MAN #1: A little help here?
(WOMAN #1 and MAN #2 rush to his aide.)
ME: Well, it looks like you guys all got this, so I’m gonna go, uh, find the teacher and something something mumble mumble okay thanks bye! (Scampers off.)
To this very day, if you book a “Shaking It Up With Shakespeare” experience for your students online, you will be greeted by my c. 2005 face and this orange pirate shirt.
I felt like a lazy asshole for the rest of the run. I got better about designating myself to be somewhere else, tending to other important business during load-in and load-out. This is where I learned that I needed to find out well in advance what I would be expected to lift and carry when I took a job that didn’t have “lift and carry stuff” in the description.

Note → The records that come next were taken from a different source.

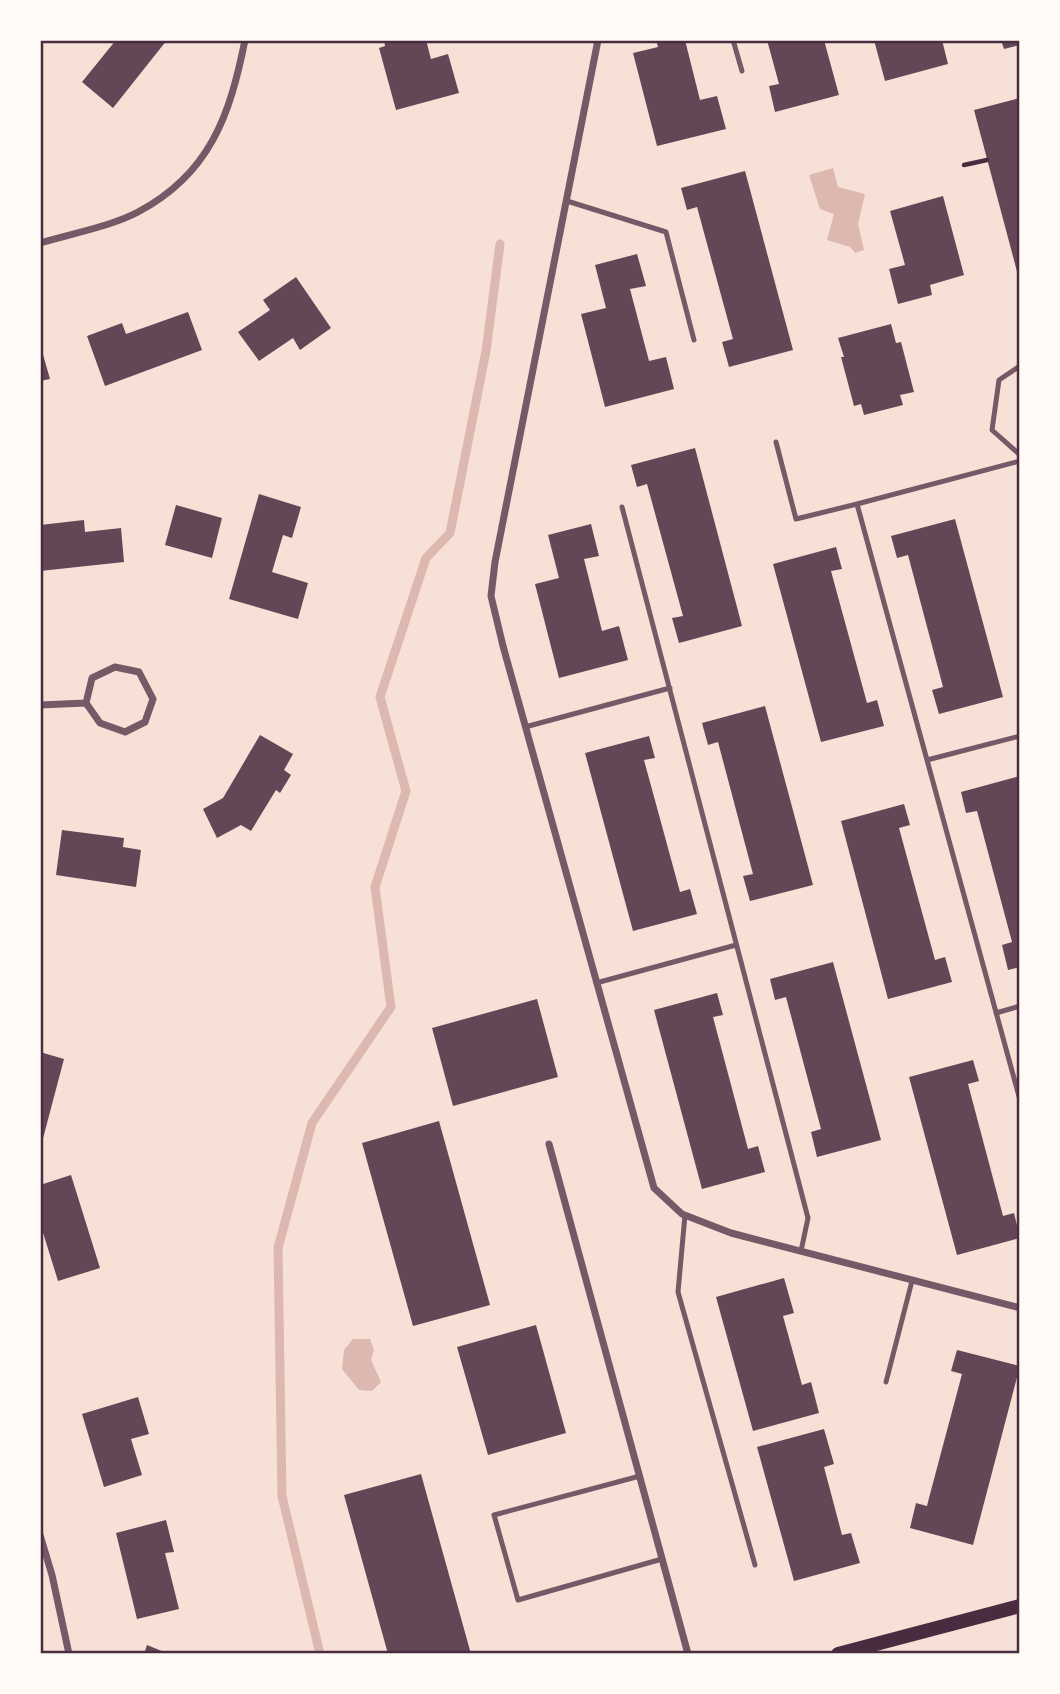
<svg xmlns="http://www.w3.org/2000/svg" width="1060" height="1694" font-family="'Space Grotesk',sans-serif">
  <rect width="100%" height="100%" fill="#f7e1d7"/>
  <path fill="#dcb8b0" d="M833 168 838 187 865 194 858 224 864 250 855 253 850 247 827 240 834 214 820 209 809 175Z
    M353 1339H370L374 1350 371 1360 381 1382 372 1391 359 1390 342 1369 344 1350Z"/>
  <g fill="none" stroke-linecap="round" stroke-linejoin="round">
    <path stroke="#dcb8b0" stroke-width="9" d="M320 1654 282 1496 278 1248 312 1123 391 1007 375 887 406 791 380 697 426 558 450 533 486 351 500 244"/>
  </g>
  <path fill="#644757" d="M116 40H167L113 108 82 82Z
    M384 40H426L431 59 448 54 459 93 396 110 379 48 385 46Z
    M656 40H685L700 100 717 96 726 129 657 146 633 53 658 47Z
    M767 40H824L839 95 775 112 769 86 779 84Z
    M874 40H942L948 64 885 81Z
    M1001 40H1020V45L1004 49Z
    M1020 98V279H1019L974 110Z
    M745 171 793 350 729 367 722 342 733 339 697 207 687 210 681 188Z
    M943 196 964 275 930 285 932 295 898 304 889 269 905 265 890 211Z
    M637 254 646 286 630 289 649 361 666 357 674 389 605 407 581 314 606 308 595 265Z
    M296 277 331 328 300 350 293 338 259 361 238 332 270 310 263 300Z
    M188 312 202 350 105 386 87 336 122 323 126 334Z
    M891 324 896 343 901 342 914 392 900 395 903 405 864 415 861 404 854 406 841 357H844L838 338Z
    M40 344 50 379 40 381Z
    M695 448 742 626 679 643 672 618 683 616 647 484 637 487 631 465Z
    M259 494 301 507 292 538 283 535 272 572 308 583 298 619 229 599Z
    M176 505 222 518 212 558 165 545Z
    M955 519 1003 697 939 714 932 690 943 687 908 555 897 558 891 536Z
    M84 520 85 532 121 528 124 562 40 571V525Z
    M591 524 599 556 584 559 602 631 619 626 628 660 559 678 535 584 559 578 548 535Z
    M836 547 842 569 831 571 867 703 877 700 884 726 821 742 773 564Z
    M765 706 813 885 750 901 743 876 753 874 718 742 708 745 702 723Z
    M260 735 293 754 284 770 291 775 280 793 276 790 251 831 241 825 217 838 203 809 223 798Z
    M649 736 655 758 644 760 680 892 690 889 697 914 633 931 585 753Z
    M1020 776V967L1008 970 1002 945 1012 942 977 811 966 813 961 792Z
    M904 804 910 825 899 828 935 960 945 957 952 982 888 999 841 821Z
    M62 830 124 838 123 847 141 850 136 887 56 875Z
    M833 962 881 1140 817 1157 811 1132 821 1129 786 997 775 1000 770 979Z
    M717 993 723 1015 713 1017 748 1149 758 1146 765 1172 702 1189 654 1010Z
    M537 999 558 1077 453 1106 432 1028Z
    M40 1052 64 1059 41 1146H40Z
    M973 1060 979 1081 968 1084 1003 1216 1014 1213 1020 1238 957 1255 909 1077Z
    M439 1121 490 1305 413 1326 362 1143Z
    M71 1175 100 1268 58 1281 40 1223V1185Z
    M784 1278 794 1313 783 1316 802 1385 811 1382 819 1413 753 1431 716 1297Z
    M536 1325 566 1433 488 1455 457 1347Z
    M957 1350 1020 1366 973 1545 910 1528 916 1503 927 1506 929 1498 962 1374 951 1371Z
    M138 1397 149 1434 131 1439 142 1475 104 1487 82 1414Z
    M824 1429 834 1464 824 1467 842 1535 851 1533 860 1563 794 1581 757 1447Z
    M421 1474 471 1654H388L344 1495Z
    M166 1520 174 1552 165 1553 179 1609 137 1619 116 1533Z
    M147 1645 169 1654H144Z"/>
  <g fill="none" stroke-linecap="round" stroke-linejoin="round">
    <path stroke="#4a2c40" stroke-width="4.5" d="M964 165 987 160"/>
    <path stroke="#755966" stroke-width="5" d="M733 40 742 71
      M567 201 666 232 694 340
      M1020 366 999 380 992 430 1020 455
      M776 442 796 519 857 504
      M1020 461 857 504 1020 1100
      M622 507 808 1218 801 1251
      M525 727 670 688
      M927 760 1020 736
      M596 983 736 945
      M996 1013 1020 1006
      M685 1215 678 1292 755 1565
      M886 1382 912 1281
      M640 1476 494 1515 518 1600 662 1559"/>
    <path stroke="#755966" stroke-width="7" d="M598 40 495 562 491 596 503 646 654 1188 682 1214 731 1233 1020 1308
      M40 243C70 234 112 226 138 212 210 174 230 115 245 40
      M115 667 139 672 153 699 145 722 125 732 100 723 86 703 92 678Z
      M40 705 86 703
      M549 1144 688 1654
      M40 1535 52 1575 69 1654"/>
    <path stroke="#4a2c40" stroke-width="14" d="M838 1654 1020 1606"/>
  </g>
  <rect width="1060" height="1694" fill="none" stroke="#fffaf5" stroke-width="84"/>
  <rect x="42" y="42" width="976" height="1610" fill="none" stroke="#4a2c40" stroke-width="2.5"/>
</svg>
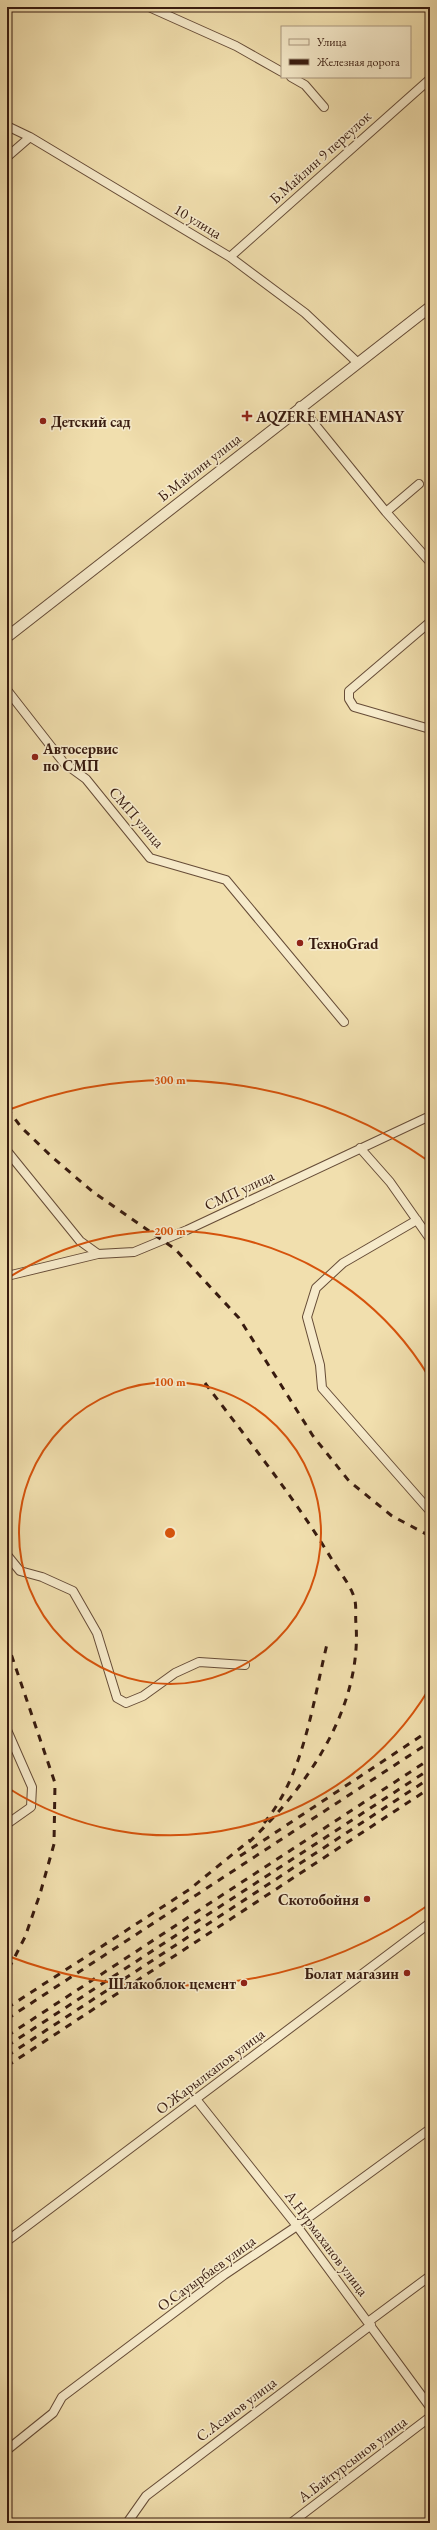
<svg xmlns="http://www.w3.org/2000/svg" width="437" height="2530" viewBox="0 0 437 2530" font-family="'EB Garamond',serif">
<style>
.lines{fill:none;stroke-linecap:round;stroke-linejoin:round}
.minor-casing{stroke:#664c37;stroke-width:10}
.tertiary-casing{stroke:#664c37;stroke-width:12}
.minor{stroke:#f6eaca;stroke-width:8}
.tertiary{stroke:#f6eaca;stroke-width:10}
.rail{stroke:#381b0f;stroke-width:3;stroke-dasharray:7 7;stroke-linecap:butt}
.ring{fill:none;stroke:#d6530c;stroke-width:2}
.poi-dot{fill:#8f2418;stroke:#f6eaca;stroke-width:1.5}
.labels{text-anchor:middle;dominant-baseline:central;stroke-width:3.5;stroke-linejoin:round;paint-order:stroke}
.street-label{font-size:15px;fill:#381b0f;stroke:#f6eaca}
.poi-label{font-size:15px;font-weight:bold;fill:#381b0f;stroke:#f6eaca;text-anchor:start}
.centre{fill:#d6530c;stroke:#f6eaca;stroke-width:2}
.ring-label{font-size:12px;text-anchor:middle;font-weight:bold;fill:#d6530c;stroke:#f6eaca;stroke-width:3.5;stroke-linejoin:round;paint-order:stroke}
</style>
<rect width="100%" height="100%" fill="#f1dfae"/>
<filter id="stains"><feTurbulence type="fractalNoise" baseFrequency=".005" numOctaves="4"/><feColorMatrix values="0 0 0 0 .2 0 0 0 0 .09 0 0 0 0 .02 0 0 0 .5 -.17"/></filter>
<radialGradient id="worn" r=".72"><stop offset=".6" stop-color="#630" stop-opacity="0"/><stop offset="1" stop-color="#630" stop-opacity=".3"/></radialGradient>
<g class="lines">
<defs>
<path id="minor" d="M149,7l87,39 46,26
M291,77l14,8 19,22
M7,126l23,11 200,120 75,56 53,50
M7,157l23,-20
M230,257l200,-178
M300,406l86,106 44,50
M386,512l33,-28
M430,622l-81,69v8l5,8 76,22
M7,690l57,73 22,16 64,79 76,22 118,142
M360,1148l30,34 40,57
M7,1151l73,90 18,13 36,-2 53,-22 243,-114
M417,1220l-74,43 -27,25 -9,29 13,48 2,23 108,123
M7,1276l91,-22
M7,1555l13,16 22,6 31,14 24,42 20,65 9,5 17,-7 32,-23 24,-11 46,3
M7,1730l25,57 -1,20 -24,17
M196,2099l101,127 133,181
M7,2241l423,-318
M368,2322l62,-46
M7,2450l46,-37 9,-16 162,-122 73,-49 133,-97
M127,2523l19,-27 225,-171
M291,2523l139,-106"/>
<path id="tertiary" d="M7,637l423,-330"/>
</defs>
<use href="#minor" class="minor-casing"/>
<use href="#tertiary" class="tertiary-casing"/>
<use href="#minor" class="minor"/>
<use href="#tertiary" class="tertiary"/>
<path class="rail" d="M7,1108l14,19 30,29 42,36 82,57 64,69 74,118 36,45 43,35 38,20
M205,1383c43,57 89,114 126,175 7,12 19,26 23,39 3,8 1,19 2,27 6,85 -50,165 -110,221
M7,1642l48,141 -1,61 -14,50 -15,43 -18,35
M264,1823c41,-49 49,-123 64,-183
M240,1856l190,-126
M7,2008l183,-119 60,-49
M7,2019l423,-277
M7,2036l423,-277
M7,2046l423,-277
M7,2056l423,-278
M7,2066l423,-278"/>
</g>
<g class="ring">
<circle cx="170" cy="1533" r="151"/>
<path d="M429 1689A302 302 0 0 1 8 1788M8 1278A302 302 0 0 1 429 1377"/>
<path d="M430 1904A453 453 0 0 1 8 1956M8 1110A453 453 0 0 1 430 1162"/>
</g>
<g class="poi-dot">
<path d="M245 410h4v4h4v4h-4v4h-4v-4h-4v-4h4z"/>
<circle cx="43" cy="421" r="4"/>
<circle cx="35" cy="757" r="4"/>
<circle cx="300" cy="943" r="4"/>
<circle cx="367" cy="1899" r="4"/>
<circle cx="407" cy="1973" r="4"/>
<circle cx="244" cy="1983" r="4"/>
</g>
<g class="labels">
<g class="street-label">
<text transform="translate(320 157) rotate(-42)">Б.Майлин 9 переулок</text>
<text transform="translate(198 221) rotate(31)">10 улица</text>
<text transform="translate(199 467) rotate(-38)">Б.Майлин улица</text>
<text transform="translate(137 817) rotate(49)">СМП улица</text>
<text transform="translate(239 1190) rotate(-25)">СМП улица</text>
<text transform="translate(210 2071) rotate(-37)">О.Жарылкапов улица</text>
<text transform="translate(327 2243) rotate(53)">А.Нурмаханов улица</text>
<text transform="translate(206 2273) rotate(-36)">О.Сауырбаев улица</text>
<text transform="translate(236 2409) rotate(-37)">С.Асанов улица</text>
<text transform="translate(352 2459) rotate(-37)">А.Байтурсынов улица</text>
</g>
<g class="poi-label">
<text x="256" y="416">AQZERE EMHANASY</text>
<text x="51" y="421">Детский сад</text>
<text x="43" y="748">Автосервис<tspan x="43" dy="17">по СМП</tspan></text>
<text x="308" y="943">ТехноGrad</text>
<text x="359" y="1899" text-anchor="end">Скотобойня</text>
<text x="399" y="1973" text-anchor="end">Болат магазин</text>
<text x="236" y="1983" text-anchor="end">Шлакоблок цемент</text>
</g>
</g>
<circle cx="170" cy="1533" r="6" class="centre"/>
<g class="ring-label">
<text x="170" y="1084">300 m</text>
<text x="170" y="1235">200 m</text>
<text x="170" y="1386">100 m</text>
</g>
<rect width="437" height="2530" fill="none" stroke="#f1dfae" stroke-width="24"/>
<rect x="8" y="8" width="421" height="2514" fill="none" stroke="#381b0f" stroke-width="2"/>
<rect x="12" y="12" width="413" height="2506" fill="none" stroke="#381b0f"/>
<rect x="281" y="26" width="130" height="52" fill="#f6eaca" stroke="#aa977f"/>
<rect x="289" y="39" width="20" height="6" fill="#f6eaca" stroke="#aa977f"/>
<text x="317" y="46" font-size="12" fill="#381b0f">Улица</text>
<rect x="289" y="59" width="20" height="6" fill="#381b0f" stroke="#aa977f"/>
<text x="317" y="66" font-size="12" fill="#381b0f">Железная дорога</text>
<rect width="100%" height="100%" filter="url(#stains)"/>
<rect width="100%" height="100%" fill="url(#worn)"/>
</svg>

Later in my career, I spent several years in the education department at Ford’s Theatre in Washington, DC I managed the student matinee programs, and there were many opportunities to do pre- and post-show visits with students. Being in the classroom and facilitating these discussions was almost universally awesome. However. However.
Have you ever tried to find a classroom for the first time at a DC-area public school?
Step 1: Walk to the school from the Metro. This is probably fine, or maybe the escalator’s broken. Whatever.
Step 2: Find the building entrance. No, not that entrance. You need an access card for that one. Not THAT entrance; it’s under construction. Use that other entrance. The one up the historic stairs. That’s the entrance for you.
Step 3: Climb those stairs. Take your time.
Step 4: Go through security. Specifically, put your mobility aides on the little belt before you go through the metal detector. Then stand around without use of a cane for however long is necessary for them to do the wand thing and figure out why you’re there.
Step 4: Sign in and find the location of the classroom. It’s up the stairs.
Step 5: Teach or whatever. Who even knows at this point?
Step 6: Ask about the elevator for your walk out. Yes, you can totally use the elevator, but you have to get a key from the Chief Elevatorian. His office is down the stairs.
Step 7: Go back to the office to finish out the workday. Take all the Advil.
Step 8: Go home and drink heavily.
In conclusion, teaching artistry gets a modest Disability Awesomeness rating: 2.5 out of 5 canes.
Because you’re usually self-directed in these projects, you can decide how much hopping around you’re going to do once you’re in the classroom. And maybe you work in a posh school district with glamorous elevators and shit. But, my fellow cane-walker, due to the unknown elements involved in each location, think twice before you accept this gig. Especially if you have to carry the prop trunk.